Assigned task
Below are entries to be transcribed exactly; exclude the pictures from the copy.

##### Dataset #####

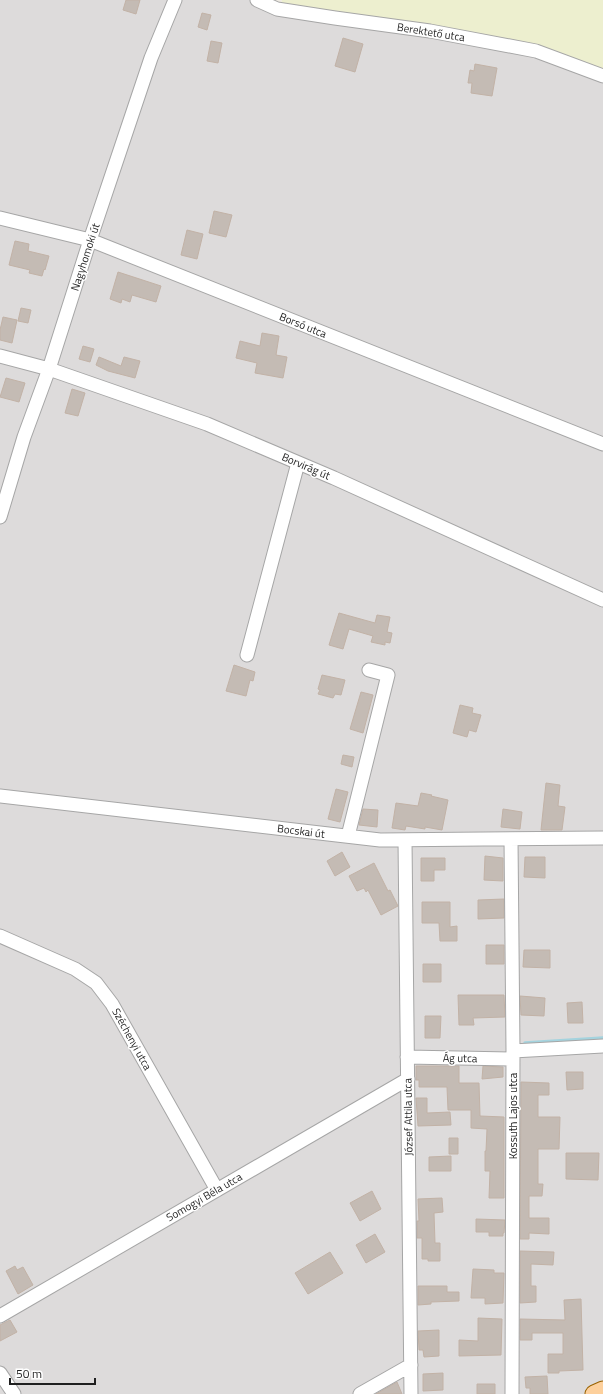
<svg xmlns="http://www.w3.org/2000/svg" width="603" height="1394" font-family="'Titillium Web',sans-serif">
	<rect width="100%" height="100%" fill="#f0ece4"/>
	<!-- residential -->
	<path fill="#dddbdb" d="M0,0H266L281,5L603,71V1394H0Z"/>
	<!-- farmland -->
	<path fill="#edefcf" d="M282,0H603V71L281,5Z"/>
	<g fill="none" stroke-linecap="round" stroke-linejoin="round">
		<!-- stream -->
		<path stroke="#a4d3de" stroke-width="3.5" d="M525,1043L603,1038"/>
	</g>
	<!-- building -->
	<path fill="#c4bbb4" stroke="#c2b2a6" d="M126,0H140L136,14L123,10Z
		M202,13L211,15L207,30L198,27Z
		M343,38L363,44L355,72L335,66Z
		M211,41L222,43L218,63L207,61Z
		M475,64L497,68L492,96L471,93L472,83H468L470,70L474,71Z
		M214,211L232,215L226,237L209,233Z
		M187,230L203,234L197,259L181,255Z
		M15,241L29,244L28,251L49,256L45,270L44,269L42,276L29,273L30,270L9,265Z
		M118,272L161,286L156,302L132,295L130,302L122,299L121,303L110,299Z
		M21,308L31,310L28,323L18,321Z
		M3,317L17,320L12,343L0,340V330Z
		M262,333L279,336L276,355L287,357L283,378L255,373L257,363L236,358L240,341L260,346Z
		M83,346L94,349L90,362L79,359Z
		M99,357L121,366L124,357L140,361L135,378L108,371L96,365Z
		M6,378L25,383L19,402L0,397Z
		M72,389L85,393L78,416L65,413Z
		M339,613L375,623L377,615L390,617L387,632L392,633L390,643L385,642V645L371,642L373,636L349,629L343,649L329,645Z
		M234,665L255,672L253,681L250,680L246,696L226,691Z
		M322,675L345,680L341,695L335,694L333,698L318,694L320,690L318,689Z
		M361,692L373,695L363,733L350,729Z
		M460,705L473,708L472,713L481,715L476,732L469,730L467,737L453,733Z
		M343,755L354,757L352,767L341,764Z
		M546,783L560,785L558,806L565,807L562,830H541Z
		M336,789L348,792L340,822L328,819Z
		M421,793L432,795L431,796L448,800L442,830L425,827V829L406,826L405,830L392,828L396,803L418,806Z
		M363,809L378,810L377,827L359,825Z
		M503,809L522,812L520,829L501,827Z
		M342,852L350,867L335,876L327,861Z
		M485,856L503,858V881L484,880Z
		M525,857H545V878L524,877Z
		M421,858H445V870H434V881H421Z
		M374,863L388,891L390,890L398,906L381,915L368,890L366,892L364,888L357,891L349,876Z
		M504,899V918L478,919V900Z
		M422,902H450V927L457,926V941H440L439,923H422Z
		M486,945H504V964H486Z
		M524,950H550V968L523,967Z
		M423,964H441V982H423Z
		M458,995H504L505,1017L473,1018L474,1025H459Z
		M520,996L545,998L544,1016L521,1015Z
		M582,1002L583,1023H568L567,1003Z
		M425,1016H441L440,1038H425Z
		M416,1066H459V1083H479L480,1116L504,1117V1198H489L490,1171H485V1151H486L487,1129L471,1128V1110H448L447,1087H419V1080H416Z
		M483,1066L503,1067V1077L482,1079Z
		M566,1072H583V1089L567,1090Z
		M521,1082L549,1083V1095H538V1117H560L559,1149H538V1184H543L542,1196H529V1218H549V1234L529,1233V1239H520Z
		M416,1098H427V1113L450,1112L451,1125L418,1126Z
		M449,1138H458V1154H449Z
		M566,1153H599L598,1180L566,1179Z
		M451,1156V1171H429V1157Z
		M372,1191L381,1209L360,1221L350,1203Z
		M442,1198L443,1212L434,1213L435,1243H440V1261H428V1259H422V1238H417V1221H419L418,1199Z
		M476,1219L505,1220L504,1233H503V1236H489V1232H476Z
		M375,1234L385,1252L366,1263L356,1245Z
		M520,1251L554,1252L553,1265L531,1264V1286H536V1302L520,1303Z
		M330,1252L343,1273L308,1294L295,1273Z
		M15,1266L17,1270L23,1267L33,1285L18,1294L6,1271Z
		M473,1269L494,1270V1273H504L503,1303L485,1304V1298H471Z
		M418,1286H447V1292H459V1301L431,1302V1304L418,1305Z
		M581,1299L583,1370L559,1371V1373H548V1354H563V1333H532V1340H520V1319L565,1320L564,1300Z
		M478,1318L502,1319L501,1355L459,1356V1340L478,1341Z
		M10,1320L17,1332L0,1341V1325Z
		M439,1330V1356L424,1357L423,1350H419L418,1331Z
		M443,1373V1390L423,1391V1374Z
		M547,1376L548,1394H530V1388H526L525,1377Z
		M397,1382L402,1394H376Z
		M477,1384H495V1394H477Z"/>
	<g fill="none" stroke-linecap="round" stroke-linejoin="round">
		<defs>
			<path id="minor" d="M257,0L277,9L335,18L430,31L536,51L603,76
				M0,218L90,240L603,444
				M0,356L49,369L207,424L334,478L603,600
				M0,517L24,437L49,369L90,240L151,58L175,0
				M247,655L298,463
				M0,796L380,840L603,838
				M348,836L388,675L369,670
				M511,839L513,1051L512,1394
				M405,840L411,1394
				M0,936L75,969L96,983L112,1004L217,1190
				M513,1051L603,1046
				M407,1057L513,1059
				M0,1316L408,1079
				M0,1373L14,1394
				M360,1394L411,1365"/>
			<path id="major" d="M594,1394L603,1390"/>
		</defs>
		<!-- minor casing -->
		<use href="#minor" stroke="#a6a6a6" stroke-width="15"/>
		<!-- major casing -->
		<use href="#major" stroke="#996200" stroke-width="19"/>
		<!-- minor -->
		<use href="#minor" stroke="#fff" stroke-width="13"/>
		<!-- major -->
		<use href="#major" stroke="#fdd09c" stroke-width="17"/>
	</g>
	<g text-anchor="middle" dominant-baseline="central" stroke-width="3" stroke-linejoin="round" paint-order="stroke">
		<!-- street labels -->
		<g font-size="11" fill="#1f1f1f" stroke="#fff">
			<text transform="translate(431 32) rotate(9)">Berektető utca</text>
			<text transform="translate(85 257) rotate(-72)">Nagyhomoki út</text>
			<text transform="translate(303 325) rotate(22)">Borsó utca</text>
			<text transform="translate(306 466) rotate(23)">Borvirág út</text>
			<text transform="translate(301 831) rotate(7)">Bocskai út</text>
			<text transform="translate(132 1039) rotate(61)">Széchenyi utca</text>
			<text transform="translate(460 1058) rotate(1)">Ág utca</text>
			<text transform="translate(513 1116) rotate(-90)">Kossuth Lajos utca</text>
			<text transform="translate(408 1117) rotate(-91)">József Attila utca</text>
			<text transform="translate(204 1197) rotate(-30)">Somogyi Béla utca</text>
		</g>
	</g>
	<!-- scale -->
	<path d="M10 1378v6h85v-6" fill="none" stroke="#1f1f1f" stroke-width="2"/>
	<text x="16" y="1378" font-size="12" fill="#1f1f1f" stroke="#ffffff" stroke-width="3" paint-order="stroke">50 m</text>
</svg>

#####

Solution to this task
<svg xmlns="http://www.w3.org/2000/svg" width="603" height="1394" font-family="'Titillium Web',sans-serif">
	<rect width="100%" height="100%" fill="#f0ece4"/>
	<!-- residential -->
	<path fill="#dddbdb" d="M0,0H266L281,5L603,71V1394H0Z"/>
	<!-- farmland -->
	<path fill="#edefcf" d="M282,0H603V71L281,5Z"/>
	<g fill="none" stroke-linecap="round" stroke-linejoin="round">
		<!-- stream -->
		<path stroke="#a4d3de" stroke-width="3.5" d="M525,1043L603,1038"/>
	</g>
	<!-- building -->
	<path fill="#c4bbb4" stroke="#c2b2a6" d="M126,0H140L136,14L123,10Z
		M202,13L211,15L207,30L198,27Z
		M343,38L363,44L355,72L335,66Z
		M211,41L222,43L218,63L207,61Z
		M475,64L497,68L492,96L471,93L472,83H468L470,70L474,71Z
		M214,211L232,215L226,237L209,233Z
		M187,230L203,234L197,259L181,255Z
		M15,241L29,244L28,251L49,256L45,270L44,269L42,276L29,273L30,270L9,265Z
		M118,272L161,286L156,302L132,295L130,302L122,299L121,303L110,299Z
		M21,308L31,310L28,323L18,321Z
		M3,317L17,320L12,343L0,340V330Z
		M262,333L279,336L276,355L287,357L283,378L255,373L257,363L236,358L240,341L260,346Z
		M83,346L94,349L90,362L79,359Z
		M99,357L121,366L124,357L140,361L135,378L108,371L96,365Z
		M6,378L25,383L19,402L0,397Z
		M72,389L85,393L78,416L65,413Z
		M339,613L375,623L377,615L390,617L387,632L392,633L390,643L385,642V645L371,642L373,636L349,629L343,649L329,645Z
		M234,665L255,672L253,681L250,680L246,696L226,691Z
		M322,675L345,680L341,695L335,694L333,698L318,694L320,690L318,689Z
		M361,692L373,695L363,733L350,729Z
		M460,705L473,708L472,713L481,715L476,732L469,730L467,737L453,733Z
		M343,755L354,757L352,767L341,764Z
		M546,783L560,785L558,806L565,807L562,830H541Z
		M336,789L348,792L340,822L328,819Z
		M421,793L432,795L431,796L448,800L442,830L425,827V829L406,826L405,830L392,828L396,803L418,806Z
		M363,809L378,810L377,827L359,825Z
		M503,809L522,812L520,829L501,827Z
		M342,852L350,867L335,876L327,861Z
		M485,856L503,858V881L484,880Z
		M525,857H545V878L524,877Z
		M421,858H445V870H434V881H421Z
		M374,863L388,891L390,890L398,906L381,915L368,890L366,892L364,888L357,891L349,876Z
		M504,899V918L478,919V900Z
		M422,902H450V927L457,926V941H440L439,923H422Z
		M486,945H504V964H486Z
		M524,950H550V968L523,967Z
		M423,964H441V982H423Z
		M458,995H504L505,1017L473,1018L474,1025H459Z
		M520,996L545,998L544,1016L521,1015Z
		M582,1002L583,1023H568L567,1003Z
		M425,1016H441L440,1038H425Z
		M416,1066H459V1083H479L480,1116L504,1117V1198H489L490,1171H485V1151H486L487,1129L471,1128V1110H448L447,1087H419V1080H416Z
		M483,1066L503,1067V1077L482,1079Z
		M566,1072H583V1089L567,1090Z
		M521,1082L549,1083V1095H538V1117H560L559,1149H538V1184H543L542,1196H529V1218H549V1234L529,1233V1239H520Z
		M416,1098H427V1113L450,1112L451,1125L418,1126Z
		M449,1138H458V1154H449Z
		M566,1153H599L598,1180L566,1179Z
		M451,1156V1171H429V1157Z
		M372,1191L381,1209L360,1221L350,1203Z
		M442,1198L443,1212L434,1213L435,1243H440V1261H428V1259H422V1238H417V1221H419L418,1199Z
		M476,1219L505,1220L504,1233H503V1236H489V1232H476Z
		M375,1234L385,1252L366,1263L356,1245Z
		M520,1251L554,1252L553,1265L531,1264V1286H536V1302L520,1303Z
		M330,1252L343,1273L308,1294L295,1273Z
		M15,1266L17,1270L23,1267L33,1285L18,1294L6,1271Z
		M473,1269L494,1270V1273H504L503,1303L485,1304V1298H471Z
		M418,1286H447V1292H459V1301L431,1302V1304L418,1305Z
		M581,1299L583,1370L559,1371V1373H548V1354H563V1333H532V1340H520V1319L565,1320L564,1300Z
		M478,1318L502,1319L501,1355L459,1356V1340L478,1341Z
		M10,1320L17,1332L0,1341V1325Z
		M439,1330V1356L424,1357L423,1350H419L418,1331Z
		M443,1373V1390L423,1391V1374Z
		M547,1376L548,1394H530V1388H526L525,1377Z
		M397,1382L402,1394H376Z
		M477,1384H495V1394H477Z"/>
	<g fill="none" stroke-linecap="round" stroke-linejoin="round">
		<defs>
			<path id="minor" d="M257,0L277,9L335,18L430,31L536,51L603,76
				M0,218L90,240L603,444
				M0,356L49,369L207,424L334,478L603,600
				M0,517L24,437L49,369L90,240L151,58L175,0
				M247,655L298,463
				M0,796L380,840L603,838
				M348,836L388,675L369,670
				M511,839L513,1051L512,1394
				M405,840L411,1394
				M0,936L75,969L96,983L112,1004L217,1190
				M513,1051L603,1046
				M407,1057L513,1059
				M0,1316L408,1079
				M0,1373L14,1394
				M360,1394L411,1365"/>
			<path id="major" d="M594,1394L603,1390"/>
		</defs>
		<!-- minor casing -->
		<use href="#minor" stroke="#a6a6a6" stroke-width="15"/>
		<!-- major casing -->
		<use href="#major" stroke="#996200" stroke-width="19"/>
		<!-- minor -->
		<use href="#minor" stroke="#fff" stroke-width="13"/>
		<!-- major -->
		<use href="#major" stroke="#fdd09c" stroke-width="17"/>
	</g>
	<g text-anchor="middle" dominant-baseline="central" stroke-width="3" stroke-linejoin="round" paint-order="stroke">
		<!-- street labels -->
		<g font-size="11" fill="#1f1f1f" stroke="#fff">
			<text transform="translate(431 32) rotate(9)">Berektető utca</text>
			<text transform="translate(85 257) rotate(-72)">Nagyhomoki út</text>
			<text transform="translate(303 325) rotate(22)">Borsó utca</text>
			<text transform="translate(306 466) rotate(23)">Borvirág út</text>
			<text transform="translate(301 831) rotate(7)">Bocskai út</text>
			<text transform="translate(132 1039) rotate(61)">Széchenyi utca</text>
			<text transform="translate(460 1058) rotate(1)">Ág utca</text>
			<text transform="translate(513 1116) rotate(-90)">Kossuth Lajos utca</text>
			<text transform="translate(408 1117) rotate(-91)">József Attila utca</text>
			<text transform="translate(204 1197) rotate(-30)">Somogyi Béla utca</text>
		</g>
	</g>
	<!-- scale -->
	<path d="M10 1378v6h85v-6" fill="none" stroke="#1f1f1f" stroke-width="2"/>
	<text x="16" y="1378" font-size="12" fill="#1f1f1f" stroke="#ffffff" stroke-width="3" paint-order="stroke">50 m</text>
</svg>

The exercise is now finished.